BILL REQ. #:  S-1566.1 


State of Washington63rd Legislature2013 Regular Session

By Senate Health Care (originally sponsored by Senators Becker, Keiser, Conway, Ericksen, Bailey, Dammeier, Frockt, and Schlicher)

READ FIRST TIME 02/22/13.   

     AN ACT Relating to developing standardized prior authorization for medical and pharmacy management; and amending RCW 48.165.050.


Sec. 1   RCW 48.165.050 and 2009 c 298 s 10 are each amended to read as follows:
     (1) By December 31, 2010, the lead organization shall:
     (a) Develop and promote widespread adoption by payors and providers of guidelines to:
     (i) Ensure payors do not automatically deny claims for services when extenuating circumstances make it impossible for the provider to: (A) Obtain a preauthorization before services are performed; or (B) notify a payor within twenty-four hours of a patient's admission; and
     (ii) Require payors to use common and consistent time frames when responding to provider requests for medical management approvals. Whenever possible, such time frames shall be consistent with those established by leading national organizations and be based upon the acuity of the patient's need for care or treatment;
     (b) Develop, maintain, and promote widespread adoption of a single common web site where providers can obtain payors' preauthorization, benefits advisory, and preadmission requirements;
     (c) Establish guidelines for payors to develop and maintain a web site that providers can employ to:
     (i) Request a preauthorization, including a prospective clinical necessity review;
     (ii) Receive an authorization number; and
     (iii) Transmit an admission notification.
     (2) By October 31, 2010, the lead organization shall propose to the commissioner a set of goals and work plan for the development of medical management protocols, including whether to develop evidence-based medical management practices addressing specific clinical conditions and make its recommendation to the commissioner, who shall report the lead organization's findings and recommendations to the legislature.
     (3) By November 15, 2013, the lead organization shall present to the commissioner a plan for the implementation of a uniform electronic prior authorization form and data fields for prescription drug benefits.
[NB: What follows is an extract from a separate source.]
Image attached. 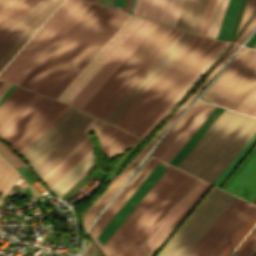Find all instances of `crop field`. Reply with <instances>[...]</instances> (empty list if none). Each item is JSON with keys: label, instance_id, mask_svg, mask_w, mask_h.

The commissioner shall review the plan and determine if it meets the criteria required in this section. If the commissioner determines that the criteria have been met, then the uniform electronic prior authorization process shall be implemented no later than May 15, 2014.
     (a) The plan presented by the lead organization shall contain the following elements:
     (i) There must be a defined response time for prior authorization approval or denial that shall not exceed the review time frames under WAC 284-43-410(6). No response within the given time frame deems the prior authorization approved;
     (ii) There must be data elements, not to exceed the equivalent of two pages, that are electronically submissible;
     (iii) The plan must be capable of being electronically accepted by the payor after being completed; and
     (iv) The plan must be in compliance with national council for prescription drug programs prior authorization transactions for the national council for prescription drug programs SCRIPT standard.
     (b) All forms and data fields must be developed in consultation with health care providers licensed under chapter 18.71 or 18.57 RCW who are board certified and recommended by the Washington state medical association, and a health care provider licensed under chapter 18.64 RCW, all of whom have been actively practicing in their specialty for a minimum of five years.
     (c) If the lead organization does not present a plan that meets the criteria required in this section to the commissioner by November 15, 2013, the commissioner shall establish a uniform electronic prior authorization process that meets the criteria by no later than May 15, 2014. If the lead organization establishes a plan that meets the criteria required in this section, the commissioner shall require third-party payors or any third party entity acting on behalf of a payor under contract to use and accept only the forms developed in accordance with this section.